Brano del testo>
- - -
Su fogli sparsi riuniti in cartelline, quadernoni e quadernetti, taccuini, agende, Zavattini alterna una scrittura compiuta, nitida ed elegante, con passaggi caotici, veloci, privi di punteggiatura e a volte indecifrabili. Non solo appunti ma anche disegni, l’altra passione di Za. «Scrittura della vita in attesa di essere depurata e narrata»: così De Santi, che segnala la «simultaneità dei diversi materiali» di cui si compongono i molteplici piani della satura, articolati in 3 o 4 filoni non sempre scindibili. Il più consistente comprende notizie sui lavori in corso, incontri e aneddoti del contesto romano in cui — dopo esperienze tra la sua Luzzara, Parma, Alatri, Milano e altro — dal 1940 operava lo sceneggiatore, il giornalista, lo scrittore, il pittore, il creatore di soggetti e trame, il tessitore di relazioni e di amicizie. Il secondo affluente, più intimo, assorbe e trascina in sé gli stati d’animo e le riflessioni più varie, le amarezze e le insoddisfazioni, le cupezze, i ripensamenti di un uomo vulcanico e dispersivo per eccesso: «Vorrei sapere cos’è questo mio continuo “disperdere”, “sciupare” (...) Ma sciupo tutto, è l’abbondanza che ho, la vitalità, la pigrizia» (giugno ’50). I sentimenti sul mondo e sulla politica: «Credo che il fascismo tornerà, è la forma più pigra di essere, di imporsi» (7 ottobre ’46). I pensieri (per lo più notturni) sui misteri dell’esistenza: «Cerco la fede in Dio. È un’entità morale che cambia nome (Cristo, gli altri, la società)».
- - -
I dati>
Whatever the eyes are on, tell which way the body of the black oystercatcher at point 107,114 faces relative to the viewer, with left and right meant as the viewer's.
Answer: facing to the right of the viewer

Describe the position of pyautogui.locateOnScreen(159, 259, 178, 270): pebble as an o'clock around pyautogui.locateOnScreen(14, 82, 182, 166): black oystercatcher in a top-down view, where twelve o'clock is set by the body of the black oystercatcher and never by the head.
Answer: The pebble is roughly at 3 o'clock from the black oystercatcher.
- - -
Compito 1>
Riscrivi come elenco puntato il paragrafo del brano su Zavattini che comincia con «Su fogli sparsi», conservandone i fatti principali.
Compito 2>
Rispondi alle domande sul brano su Zavattini, una per riga:
(a) Da quale anno Zavattini operava nel contesto romano?
(b) Quale altra passione di Za compare accanto agli appunti?
(c) In quale data scrisse di credere che il fascismo sarebbe tornato?
Compito 3>
Prosegui il brano su Zavattini a partire dall'ultima frase riportata.

Risposta scritta 1>
- Zavattini scrive su fogli sparsi raccolti in cartelline, quadernoni, quadernetti, taccuini e agende.
- Alterna una scrittura compiuta, nitida ed elegante a passaggi caotici, veloci, senza punteggiatura e talvolta indecifrabili.
- Oltre agli appunti ci sono disegni, l'altra sua passione.
- De Santi la definisce «scrittura della vita in attesa di essere depurata e narrata» e segnala la «simultaneità dei diversi materiali».
- I materiali si articolano in 3 o 4 filoni non sempre separabili.
- Il filone più ampio riguarda i lavori in corso, gli incontri e gli aneddoti dell'ambiente romano, dove Zavattini opera dal 1940 in molti ruoli.
- Il secondo, più intimo, raccoglie stati d'animo, riflessioni, amarezze e ripensamenti di un uomo «vulcanico e dispersivo per eccesso».
- Il brano riporta anche sentimenti sul mondo e sulla politica e pensieri, per lo più notturni, sui misteri dell'esistenza.

Risposta scritta 2>
(a) Dal 1940.
(b) Il disegno.
(c) Il 7 ottobre '46.

Risposta scritta 3>
Un altro filo, esile ma non meno forte, lascia baluginare rapide cronachette, momenti per lo più fulminei della vita degli altri, che Za osserva con sorpresa da poeta: «Domenica: vedo nella casa di fronte un operaio che fa l’amore su una sedia con la moglie, sono quei due che seguo molto, i veri poveri, hanno i figlioletti» (luglio ’47). «Donna svenuta per la vera fame sulla strada» (dicembre ’49); «Visita al canile Municipale. La donna con gli occhiali. La donna che parla col suo gatto creduto rabbioso» (1 luglio ’50). Ne viene fuori una sorta di romanzo sociale narrato in una prima persona collettiva che si moltiplica e si disperde.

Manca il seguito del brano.